• What you have to do: An exact reproduction of all the entries is the expected answer.

• Source data:
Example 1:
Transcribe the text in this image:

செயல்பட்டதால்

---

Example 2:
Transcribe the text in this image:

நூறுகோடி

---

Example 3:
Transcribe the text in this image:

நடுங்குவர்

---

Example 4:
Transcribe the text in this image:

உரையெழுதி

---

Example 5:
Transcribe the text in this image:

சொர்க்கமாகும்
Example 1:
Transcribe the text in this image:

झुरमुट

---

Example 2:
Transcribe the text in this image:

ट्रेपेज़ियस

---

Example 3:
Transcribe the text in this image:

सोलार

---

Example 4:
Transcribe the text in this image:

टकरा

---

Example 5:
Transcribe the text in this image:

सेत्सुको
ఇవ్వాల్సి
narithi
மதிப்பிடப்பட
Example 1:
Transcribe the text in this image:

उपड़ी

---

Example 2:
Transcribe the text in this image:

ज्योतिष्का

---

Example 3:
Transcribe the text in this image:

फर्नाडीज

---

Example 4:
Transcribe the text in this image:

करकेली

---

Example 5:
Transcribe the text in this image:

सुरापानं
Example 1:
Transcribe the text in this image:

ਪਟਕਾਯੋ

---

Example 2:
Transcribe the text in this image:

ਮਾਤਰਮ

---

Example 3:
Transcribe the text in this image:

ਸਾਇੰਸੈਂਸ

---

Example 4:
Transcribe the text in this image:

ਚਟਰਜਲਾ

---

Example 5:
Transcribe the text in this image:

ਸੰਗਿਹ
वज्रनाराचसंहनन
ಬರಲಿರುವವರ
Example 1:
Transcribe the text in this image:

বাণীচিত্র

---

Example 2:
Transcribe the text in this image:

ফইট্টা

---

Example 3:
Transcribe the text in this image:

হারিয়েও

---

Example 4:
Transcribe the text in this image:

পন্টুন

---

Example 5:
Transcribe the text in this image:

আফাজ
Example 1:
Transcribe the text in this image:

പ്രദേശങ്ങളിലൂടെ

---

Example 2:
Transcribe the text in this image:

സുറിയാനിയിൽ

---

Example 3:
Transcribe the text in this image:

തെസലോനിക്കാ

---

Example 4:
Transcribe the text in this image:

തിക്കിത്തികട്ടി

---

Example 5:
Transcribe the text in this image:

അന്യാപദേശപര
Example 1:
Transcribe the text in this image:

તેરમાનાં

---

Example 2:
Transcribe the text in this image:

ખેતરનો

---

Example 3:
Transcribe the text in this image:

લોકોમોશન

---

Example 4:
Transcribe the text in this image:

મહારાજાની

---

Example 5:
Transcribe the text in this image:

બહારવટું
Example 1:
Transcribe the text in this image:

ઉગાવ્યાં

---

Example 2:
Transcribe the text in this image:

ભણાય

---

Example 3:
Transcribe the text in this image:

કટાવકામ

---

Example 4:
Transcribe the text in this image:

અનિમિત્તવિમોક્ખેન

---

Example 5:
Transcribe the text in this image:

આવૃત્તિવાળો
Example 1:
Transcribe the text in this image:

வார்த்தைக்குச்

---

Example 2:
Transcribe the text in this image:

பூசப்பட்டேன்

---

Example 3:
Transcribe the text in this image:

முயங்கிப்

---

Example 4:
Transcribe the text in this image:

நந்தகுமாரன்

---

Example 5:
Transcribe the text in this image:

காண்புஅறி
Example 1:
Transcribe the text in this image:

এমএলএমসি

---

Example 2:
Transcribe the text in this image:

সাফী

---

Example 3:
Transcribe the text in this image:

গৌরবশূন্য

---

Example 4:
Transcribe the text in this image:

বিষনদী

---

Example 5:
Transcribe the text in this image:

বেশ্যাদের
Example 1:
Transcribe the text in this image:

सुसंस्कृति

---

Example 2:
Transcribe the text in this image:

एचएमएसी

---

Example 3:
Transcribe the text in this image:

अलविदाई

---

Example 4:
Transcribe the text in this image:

• Expected answer:
Example 1:
Transcribe the text in this image:

செயல்பட்டதால்

---

Example 2:
Transcribe the text in this image:

நூறுகோடி

---

Example 3:
Transcribe the text in this image:

நடுங்குவர்

---

Example 4:
Transcribe the text in this image:

உரையெழுதி

---

Example 5:
Transcribe the text in this image:

சொர்க்கமாகும்
Example 1:
Transcribe the text in this image:

झुरमुट

---

Example 2:
Transcribe the text in this image:

ट्रेपेज़ियस

---

Example 3:
Transcribe the text in this image:

सोलार

---

Example 4:
Transcribe the text in this image:

टकरा

---

Example 5:
Transcribe the text in this image:

सेत्सुको
ఇవ్వాల్సి
narithi
மதிப்பிடப்பட
Example 1:
Transcribe the text in this image:

उपड़ी

---

Example 2:
Transcribe the text in this image:

ज्योतिष्का

---

Example 3:
Transcribe the text in this image:

फर्नाडीज

---

Example 4:
Transcribe the text in this image:

करकेली

---

Example 5:
Transcribe the text in this image:

सुरापानं
Example 1:
Transcribe the text in this image:

ਪਟਕਾਯੋ

---

Example 2:
Transcribe the text in this image:

ਮਾਤਰਮ

---

Example 3:
Transcribe the text in this image:

ਸਾਇੰਸੈਂਸ

---

Example 4:
Transcribe the text in this image:

ਚਟਰਜਲਾ

---

Example 5:
Transcribe the text in this image:

ਸੰਗਿਹ
वज्रनाराचसंहनन
ಬರಲಿರುವವರ
Example 1:
Transcribe the text in this image:

বাণীচিত্র

---

Example 2:
Transcribe the text in this image:

ফইট্টা

---

Example 3:
Transcribe the text in this image:

হারিয়েও

---

Example 4:
Transcribe the text in this image:

পন্টুন

---

Example 5:
Transcribe the text in this image:

আফাজ
Example 1:
Transcribe the text in this image:

പ്രദേശങ്ങളിലൂടെ

---

Example 2:
Transcribe the text in this image:

സുറിയാനിയിൽ

---

Example 3:
Transcribe the text in this image:

തെസലോനിക്കാ

---

Example 4:
Transcribe the text in this image:

തിക്കിത്തികട്ടി

---

Example 5:
Transcribe the text in this image:

അന്യാപദേശപര
Example 1:
Transcribe the text in this image:

તેરમાનાં

---

Example 2:
Transcribe the text in this image:

ખેતરનો

---

Example 3:
Transcribe the text in this image:

લોકોમોશન

---

Example 4:
Transcribe the text in this image:

મહારાજાની

---

Example 5:
Transcribe the text in this image:

બહારવટું
Example 1:
Transcribe the text in this image:

ઉગાવ્યાં

---

Example 2:
Transcribe the text in this image:

ભણાય

---

Example 3:
Transcribe the text in this image:

કટાવકામ

---

Example 4:
Transcribe the text in this image:

અનિમિત્તવિમોક્ખેન

---

Example 5:
Transcribe the text in this image:

આવૃત્તિવાળો
Example 1:
Transcribe the text in this image:

வார்த்தைக்குச்

---

Example 2:
Transcribe the text in this image:

பூசப்பட்டேன்

---

Example 3:
Transcribe the text in this image:

முயங்கிப்

---

Example 4:
Transcribe the text in this image:

நந்தகுமாரன்

---

Example 5:
Transcribe the text in this image:

காண்புஅறி
Example 1:
Transcribe the text in this image:

এমএলএমসি

---

Example 2:
Transcribe the text in this image:

সাফী

---

Example 3:
Transcribe the text in this image:

গৌরবশূন্য

---

Example 4:
Transcribe the text in this image:

বিষনদী

---

Example 5:
Transcribe the text in this image:

বেশ্যাদের
Example 1:
Transcribe the text in this image:

सुसंस्कृति

---

Example 2:
Transcribe the text in this image:

एचएमएसी

---

Example 3:
Transcribe the text in this image:

अलविदाई

---

Example 4:
Transcribe the text in this image:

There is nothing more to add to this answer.